TASK DESCRIPTION: Repeat every line of the data exactly, but not the pictures.

SUPPLIED RECORDS:
----

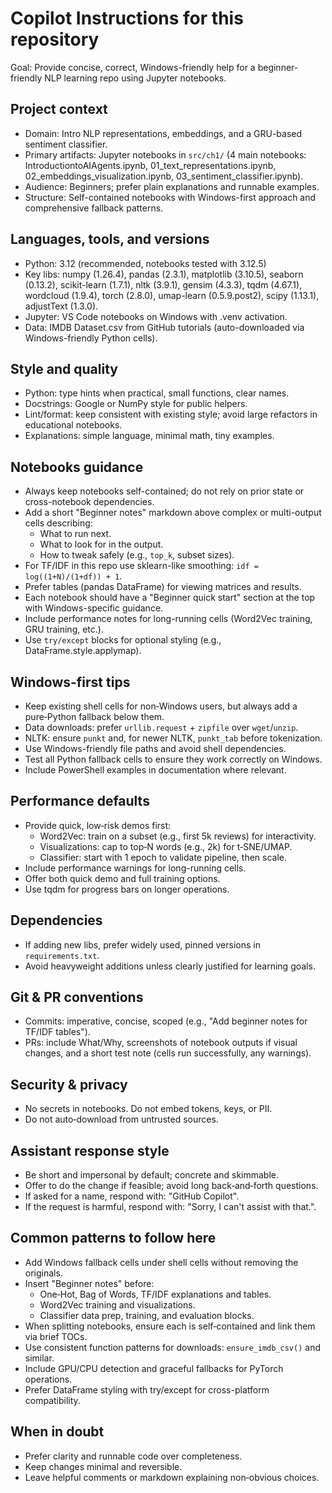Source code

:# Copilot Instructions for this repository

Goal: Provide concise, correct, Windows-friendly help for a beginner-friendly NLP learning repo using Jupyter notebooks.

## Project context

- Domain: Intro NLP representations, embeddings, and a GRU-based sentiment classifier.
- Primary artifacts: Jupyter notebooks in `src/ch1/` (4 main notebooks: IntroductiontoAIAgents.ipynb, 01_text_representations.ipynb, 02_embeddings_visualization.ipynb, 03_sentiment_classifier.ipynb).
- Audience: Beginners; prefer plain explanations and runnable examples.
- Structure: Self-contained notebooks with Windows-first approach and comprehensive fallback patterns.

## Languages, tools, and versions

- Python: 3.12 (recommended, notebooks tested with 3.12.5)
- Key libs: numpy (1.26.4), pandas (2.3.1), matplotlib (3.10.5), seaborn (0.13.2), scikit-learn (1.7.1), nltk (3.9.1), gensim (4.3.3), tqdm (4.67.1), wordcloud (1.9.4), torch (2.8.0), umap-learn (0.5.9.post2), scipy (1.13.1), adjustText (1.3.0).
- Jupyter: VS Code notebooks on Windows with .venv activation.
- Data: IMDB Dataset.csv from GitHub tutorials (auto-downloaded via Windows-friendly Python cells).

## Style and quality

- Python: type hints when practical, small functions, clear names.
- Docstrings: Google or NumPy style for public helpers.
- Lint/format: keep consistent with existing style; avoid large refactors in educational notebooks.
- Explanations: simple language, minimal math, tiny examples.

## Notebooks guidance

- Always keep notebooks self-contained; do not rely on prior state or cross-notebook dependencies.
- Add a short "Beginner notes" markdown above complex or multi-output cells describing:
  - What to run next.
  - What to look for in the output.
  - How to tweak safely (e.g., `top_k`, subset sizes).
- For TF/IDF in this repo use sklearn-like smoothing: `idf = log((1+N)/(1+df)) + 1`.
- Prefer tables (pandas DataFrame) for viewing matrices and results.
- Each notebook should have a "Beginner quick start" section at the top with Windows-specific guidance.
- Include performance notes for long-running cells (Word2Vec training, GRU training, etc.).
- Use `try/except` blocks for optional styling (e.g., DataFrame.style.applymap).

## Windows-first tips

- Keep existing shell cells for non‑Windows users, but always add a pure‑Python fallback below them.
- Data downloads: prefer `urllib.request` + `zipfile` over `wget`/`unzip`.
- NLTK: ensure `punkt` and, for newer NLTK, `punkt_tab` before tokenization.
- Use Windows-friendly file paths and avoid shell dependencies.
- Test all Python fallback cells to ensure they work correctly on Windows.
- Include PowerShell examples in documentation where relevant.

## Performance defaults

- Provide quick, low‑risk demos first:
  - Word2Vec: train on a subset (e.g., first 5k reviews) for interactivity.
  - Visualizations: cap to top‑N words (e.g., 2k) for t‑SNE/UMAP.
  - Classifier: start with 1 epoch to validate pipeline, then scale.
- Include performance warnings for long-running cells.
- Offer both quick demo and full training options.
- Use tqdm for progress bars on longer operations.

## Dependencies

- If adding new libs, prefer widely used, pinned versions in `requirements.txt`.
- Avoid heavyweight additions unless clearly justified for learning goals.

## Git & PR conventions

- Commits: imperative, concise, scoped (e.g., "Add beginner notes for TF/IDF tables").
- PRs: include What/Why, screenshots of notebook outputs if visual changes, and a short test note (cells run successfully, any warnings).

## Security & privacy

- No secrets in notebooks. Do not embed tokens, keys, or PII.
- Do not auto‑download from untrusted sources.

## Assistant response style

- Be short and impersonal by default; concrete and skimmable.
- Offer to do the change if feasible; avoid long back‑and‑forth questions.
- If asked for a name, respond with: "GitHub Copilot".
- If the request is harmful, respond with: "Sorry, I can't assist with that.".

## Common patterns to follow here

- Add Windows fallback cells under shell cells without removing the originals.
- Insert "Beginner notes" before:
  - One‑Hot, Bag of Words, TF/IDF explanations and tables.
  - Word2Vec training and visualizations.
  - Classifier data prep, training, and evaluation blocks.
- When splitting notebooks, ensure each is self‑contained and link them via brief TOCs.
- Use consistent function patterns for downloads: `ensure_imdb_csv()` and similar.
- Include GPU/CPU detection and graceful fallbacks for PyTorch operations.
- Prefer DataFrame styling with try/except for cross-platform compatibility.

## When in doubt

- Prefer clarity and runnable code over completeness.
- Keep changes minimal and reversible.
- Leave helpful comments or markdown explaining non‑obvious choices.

----

RESPONSE TO THIS TASK:
Source code

:# Copilot Instructions for this repository

Goal: Provide concise, correct, Windows-friendly help for a beginner-friendly NLP learning repo using Jupyter notebooks.

## Project context

- Domain: Intro NLP representations, embeddings, and a GRU-based sentiment classifier.
- Primary artifacts: Jupyter notebooks in `src/ch1/` (4 main notebooks: IntroductiontoAIAgents.ipynb, 01_text_representations.ipynb, 02_embeddings_visualization.ipynb, 03_sentiment_classifier.ipynb).
- Audience: Beginners; prefer plain explanations and runnable examples.
- Structure: Self-contained notebooks with Windows-first approach and comprehensive fallback patterns.

## Languages, tools, and versions

- Python: 3.12 (recommended, notebooks tested with 3.12.5)
- Key libs: numpy (1.26.4), pandas (2.3.1), matplotlib (3.10.5), seaborn (0.13.2), scikit-learn (1.7.1), nltk (3.9.1), gensim (4.3.3), tqdm (4.67.1), wordcloud (1.9.4), torch (2.8.0), umap-learn (0.5.9.post2), scipy (1.13.1), adjustText (1.3.0).
- Jupyter: VS Code notebooks on Windows with .venv activation.
- Data: IMDB Dataset.csv from GitHub tutorials (auto-downloaded via Windows-friendly Python cells).

## Style and quality

- Python: type hints when practical, small functions, clear names.
- Docstrings: Google or NumPy style for public helpers.
- Lint/format: keep consistent with existing style; avoid large refactors in educational notebooks.
- Explanations: simple language, minimal math, tiny examples.

## Notebooks guidance

- Always keep notebooks self-contained; do not rely on prior state or cross-notebook dependencies.
- Add a short "Beginner notes" markdown above complex or multi-output cells describing:
  - What to run next.
  - What to look for in the output.
  - How to tweak safely (e.g., `top_k`, subset sizes).
- For TF/IDF in this repo use sklearn-like smoothing: `idf = log((1+N)/(1+df)) + 1`.
- Prefer tables (pandas DataFrame) for viewing matrices and results.
- Each notebook should have a "Beginner quick start" section at the top with Windows-specific guidance.
- Include performance notes for long-running cells (Word2Vec training, GRU training, etc.).
- Use `try/except` blocks for optional styling (e.g., DataFrame.style.applymap).

## Windows-first tips

- Keep existing shell cells for non‑Windows users, but always add a pure‑Python fallback below them.
- Data downloads: prefer `urllib.request` + `zipfile` over `wget`/`unzip`.
- NLTK: ensure `punkt` and, for newer NLTK, `punkt_tab` before tokenization.
- Use Windows-friendly file paths and avoid shell dependencies.
- Test all Python fallback cells to ensure they work correctly on Windows.
- Include PowerShell examples in documentation where relevant.

## Performance defaults

- Provide quick, low‑risk demos first:
  - Word2Vec: train on a subset (e.g., first 5k reviews) for interactivity.
  - Visualizations: cap to top‑N words (e.g., 2k) for t‑SNE/UMAP.
  - Classifier: start with 1 epoch to validate pipeline, then scale.
- Include performance warnings for long-running cells.
- Offer both quick demo and full training options.
- Use tqdm for progress bars on longer operations.

## Dependencies

- If adding new libs, prefer widely used, pinned versions in `requirements.txt`.
- Avoid heavyweight additions unless clearly justified for learning goals.

## Git & PR conventions

- Commits: imperative, concise, scoped (e.g., "Add beginner notes for TF/IDF tables").
- PRs: include What/Why, screenshots of notebook outputs if visual changes, and a short test note (cells run successfully, any warnings).

## Security & privacy

- No secrets in notebooks. Do not embed tokens, keys, or PII.
- Do not auto‑download from untrusted sources.

## Assistant response style

- Be short and impersonal by default; concrete and skimmable.
- Offer to do the change if feasible; avoid long back‑and‑forth questions.
- If asked for a name, respond with: "GitHub Copilot".
- If the request is harmful, respond with: "Sorry, I can't assist with that.".

## Common patterns to follow here

- Add Windows fallback cells under shell cells without removing the originals.
- Insert "Beginner notes" before:
  - One‑Hot, Bag of Words, TF/IDF explanations and tables.
  - Word2Vec training and visualizations.
  - Classifier data prep, training, and evaluation blocks.
- When splitting notebooks, ensure each is self‑contained and link them via brief TOCs.
- Use consistent function patterns for downloads: `ensure_imdb_csv()` and similar.
- Include GPU/CPU detection and graceful fallbacks for PyTorch operations.
- Prefer DataFrame styling with try/except for cross-platform compatibility.

## When in doubt

- Prefer clarity and runnable code over completeness.
- Keep changes minimal and reversible.
- Leave helpful comments or markdown explaining non‑obvious choices.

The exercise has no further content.